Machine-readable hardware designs
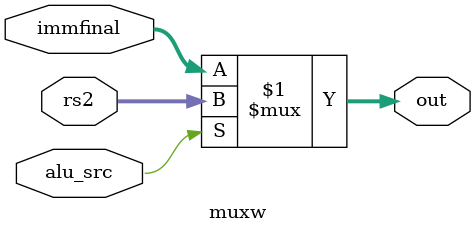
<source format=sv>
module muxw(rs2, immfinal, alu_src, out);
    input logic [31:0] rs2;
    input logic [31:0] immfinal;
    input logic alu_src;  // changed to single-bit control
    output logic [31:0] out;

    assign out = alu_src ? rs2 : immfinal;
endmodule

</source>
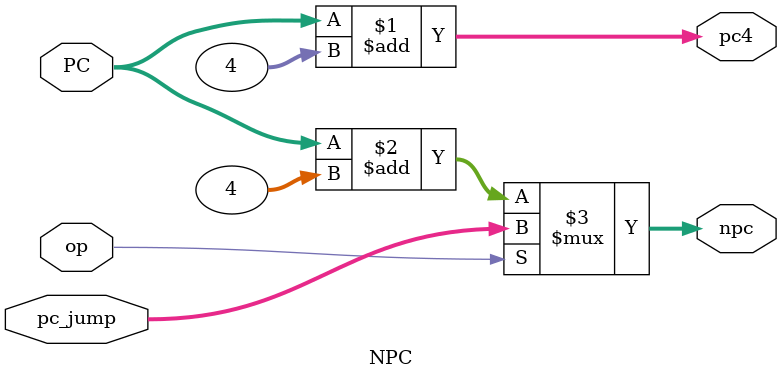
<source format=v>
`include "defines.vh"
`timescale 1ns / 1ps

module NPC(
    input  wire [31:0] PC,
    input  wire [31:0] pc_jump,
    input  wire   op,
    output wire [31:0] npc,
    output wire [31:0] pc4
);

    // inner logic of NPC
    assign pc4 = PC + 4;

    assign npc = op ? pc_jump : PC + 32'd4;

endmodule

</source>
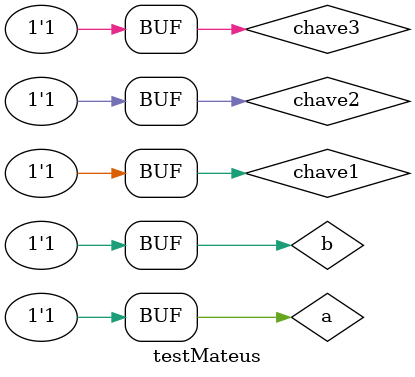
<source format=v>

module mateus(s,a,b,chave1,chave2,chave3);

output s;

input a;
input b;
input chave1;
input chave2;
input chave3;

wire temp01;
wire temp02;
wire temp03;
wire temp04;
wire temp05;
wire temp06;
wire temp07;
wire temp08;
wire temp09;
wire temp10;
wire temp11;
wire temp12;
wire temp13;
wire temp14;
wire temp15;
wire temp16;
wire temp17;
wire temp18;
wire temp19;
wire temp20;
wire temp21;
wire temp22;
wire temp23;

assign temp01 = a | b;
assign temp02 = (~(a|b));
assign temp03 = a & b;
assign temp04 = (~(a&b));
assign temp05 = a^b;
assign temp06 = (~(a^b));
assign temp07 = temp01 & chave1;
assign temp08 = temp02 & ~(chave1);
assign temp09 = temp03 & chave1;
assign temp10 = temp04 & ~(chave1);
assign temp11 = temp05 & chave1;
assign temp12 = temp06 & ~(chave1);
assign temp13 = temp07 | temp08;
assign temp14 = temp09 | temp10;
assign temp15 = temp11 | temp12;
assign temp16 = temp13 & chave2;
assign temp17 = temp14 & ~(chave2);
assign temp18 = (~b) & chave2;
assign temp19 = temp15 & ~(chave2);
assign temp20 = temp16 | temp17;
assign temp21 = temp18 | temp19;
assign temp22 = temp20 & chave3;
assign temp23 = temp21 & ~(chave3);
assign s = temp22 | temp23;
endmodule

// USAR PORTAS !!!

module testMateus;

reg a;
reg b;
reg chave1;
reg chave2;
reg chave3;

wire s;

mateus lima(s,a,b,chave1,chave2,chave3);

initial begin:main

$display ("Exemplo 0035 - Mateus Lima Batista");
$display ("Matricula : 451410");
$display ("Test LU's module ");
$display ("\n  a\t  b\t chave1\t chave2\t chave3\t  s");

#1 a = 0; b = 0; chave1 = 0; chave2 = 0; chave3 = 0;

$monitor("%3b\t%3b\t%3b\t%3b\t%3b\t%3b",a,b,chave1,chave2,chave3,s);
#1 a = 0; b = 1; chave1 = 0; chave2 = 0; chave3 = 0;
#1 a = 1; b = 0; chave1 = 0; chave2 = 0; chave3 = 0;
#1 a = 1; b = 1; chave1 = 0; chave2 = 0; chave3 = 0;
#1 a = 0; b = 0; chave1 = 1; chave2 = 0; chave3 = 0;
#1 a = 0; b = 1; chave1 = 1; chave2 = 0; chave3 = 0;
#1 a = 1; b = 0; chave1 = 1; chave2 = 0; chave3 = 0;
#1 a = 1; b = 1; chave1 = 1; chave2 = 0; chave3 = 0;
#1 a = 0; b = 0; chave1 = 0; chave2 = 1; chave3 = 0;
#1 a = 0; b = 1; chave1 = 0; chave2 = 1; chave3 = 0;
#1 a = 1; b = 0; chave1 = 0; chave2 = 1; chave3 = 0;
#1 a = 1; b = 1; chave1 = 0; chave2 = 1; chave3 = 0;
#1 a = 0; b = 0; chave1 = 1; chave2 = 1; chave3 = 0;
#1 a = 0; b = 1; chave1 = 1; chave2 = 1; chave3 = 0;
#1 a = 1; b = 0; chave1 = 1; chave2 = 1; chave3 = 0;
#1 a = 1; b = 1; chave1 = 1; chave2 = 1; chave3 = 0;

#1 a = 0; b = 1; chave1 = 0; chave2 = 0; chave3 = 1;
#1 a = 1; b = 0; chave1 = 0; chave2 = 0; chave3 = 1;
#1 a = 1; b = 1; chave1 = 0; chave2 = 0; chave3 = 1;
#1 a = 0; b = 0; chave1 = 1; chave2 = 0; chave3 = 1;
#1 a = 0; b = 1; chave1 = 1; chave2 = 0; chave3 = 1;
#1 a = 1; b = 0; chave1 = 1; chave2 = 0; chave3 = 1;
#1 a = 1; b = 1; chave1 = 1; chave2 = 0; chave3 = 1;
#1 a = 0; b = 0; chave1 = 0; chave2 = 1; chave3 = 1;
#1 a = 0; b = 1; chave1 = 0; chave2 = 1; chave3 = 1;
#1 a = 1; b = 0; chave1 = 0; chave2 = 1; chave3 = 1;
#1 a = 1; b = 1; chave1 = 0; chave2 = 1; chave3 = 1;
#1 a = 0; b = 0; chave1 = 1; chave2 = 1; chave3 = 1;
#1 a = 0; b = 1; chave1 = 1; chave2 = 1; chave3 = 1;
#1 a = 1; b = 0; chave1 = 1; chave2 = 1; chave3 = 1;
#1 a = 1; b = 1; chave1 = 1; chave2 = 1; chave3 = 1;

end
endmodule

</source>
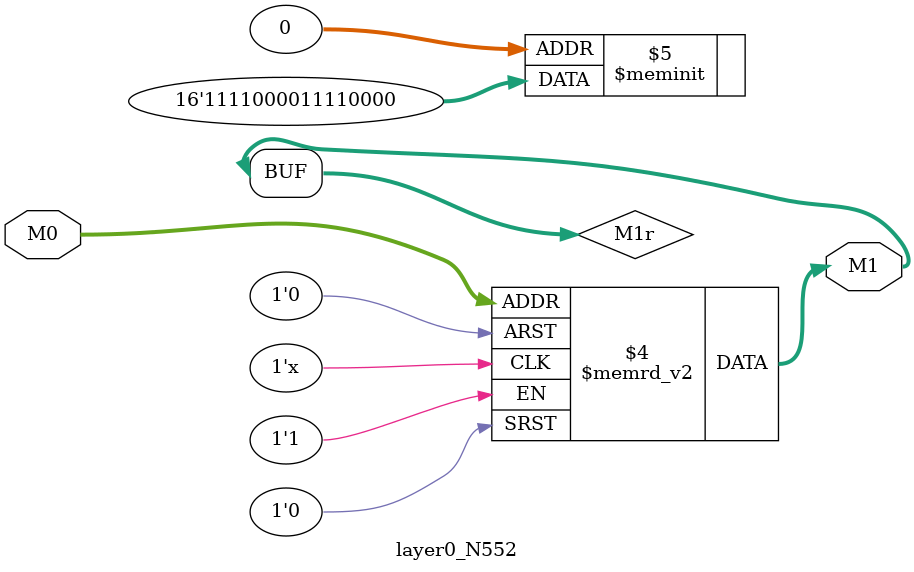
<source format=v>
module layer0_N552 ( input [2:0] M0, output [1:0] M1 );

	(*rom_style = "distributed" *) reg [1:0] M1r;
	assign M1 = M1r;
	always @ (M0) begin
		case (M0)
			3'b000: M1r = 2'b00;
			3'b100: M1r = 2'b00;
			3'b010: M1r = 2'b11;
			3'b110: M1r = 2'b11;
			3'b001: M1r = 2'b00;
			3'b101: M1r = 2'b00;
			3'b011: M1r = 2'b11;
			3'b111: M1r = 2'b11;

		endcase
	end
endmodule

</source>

**Task prompt**.
Each line of the entries that contains the word "display" should be listed.

**Completed task**.
$display ("Exemplo 0035 - Mateus Lima Batista");
$display ("Matricula : 451410");
$display ("Test LU's module ");
$display ("\n  a\t  b\t chave1\t chave2\t chave3\t  s");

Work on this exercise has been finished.